Notre Dame coaching search + social media = cyclical chaos

Since Charlie Weis was let go and made more money in getting fired than I will ever make doing work, I've been following Notre Dame's coaching search with a furor. With the tools available today, this isn't that difficult. A colossal time-suck? Definitely. But all that laborious? Certainly not.

I can say that I've seen almost every rumor. How? As simple—and regrettable—as creating a search column on Tweetdeck. This one line, "'Notre Dame' OR 'Brian Kelly' OR Stoops" has thrown me all over the web and given me a little bit of insight on how the general populous tracks a news story, how it moves from outlet to outlet and most importantly, who to trust.

Notre Dame blog The Blue-Gray Sky has a phenomenal look—nay, social experiment—on how rumors started on the web can get out of hand very, very quickly. Paraphrasing their great blog post, here's how things went down:

  • Anonymous person emails supposedly credible site Footballscoop.com claiming "I used to work in the athletic department at Notre Dame (a lie), and I have heard that Jack Swarbrick is interested in Bret Bielema, the head coach at the University of Wisconsin. This was at 6:56pm last evening."
  • The site doesn't ask any follow-up questions and runs the rumor almost verbatim the following day.
  • An author on The Examiner, which allows anyone with an email address to register as a "reporter", pens a story on the rumor. From there, the report that can then be spit out across Google News alongside credible news stories.
  • The story is [temporarily] picked up by a few outlets, including NBC Sports and an ESPN Blog.
  • The rumor reaches its crescendo when a Madison.com reporter contacts Brett Bielema in Hawaii and gave Barry Alvarez a call. Both had no idea what was going on.

I've seen a similar track of absurdity take place multiple times during this coaching search. While the Bob Stoops rumor got a bit of traction from ESPN's Adam Schefter, Bleacher Report ran with a random message board posting claiming he had a contract in place with Notre Dame. Meanwhile, The Examiner wrote their story on Schefter's tweets. 

From there, the rumors fly around the web, bouncing off each other and then as soon as they are about to die, someone picks it up and throws it around again. The Tweetdeck search column allowed me to watch these rumors sprout up, be shot down only to have them rise up again.

The Stoops rumor was the perfect example. There were already continued rumblings over Stoops being interested and all the non-denial denials, then Wednesday morning this tweet came across the wire.

Immediately after that, tweet after tweet came in about buzz across the Notre Dame message boards, caused by the same rumor. As the morning went on, the rumor was shot down and said to be a hoax. But alas, that's when Bleacher Report ran their story on the related message board rumor. From there it gets retweeted all over again. And as momentum builds, mainstream media outlets are even running the report. This creates the illusion of multiple sources reporting on a story when in reality it started as the hoax of one single anonymous message board poster without an ounce of credibility.

As sports fans and media consumers, we live in a dangerous middle-ground.
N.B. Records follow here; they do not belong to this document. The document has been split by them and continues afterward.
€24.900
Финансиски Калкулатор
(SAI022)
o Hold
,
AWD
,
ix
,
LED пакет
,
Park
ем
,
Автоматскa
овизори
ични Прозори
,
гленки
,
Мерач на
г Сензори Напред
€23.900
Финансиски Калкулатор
A few years ago, this rumor would've been confined to the message boards, where the diehards could ultimately argue it out and shoot it down. Now the rumor explodes across the web in a matter of hours and reaches a point where the subject of the story is asked for a comment.

However, we're moving to a time when it's easy to see this type of thing. With the right tools, or that single line of text in Tweetdeck, it was easy to see this was one single rumor with no credibility behind it. It is crucial that today's journalist utilize the tools available as oppsed to jumping on the latest rumor and then falling back on the fact that they were just relaying information. If the journalism profession is to regain it's 'swagger', its professional needs to feel a sense of accountability.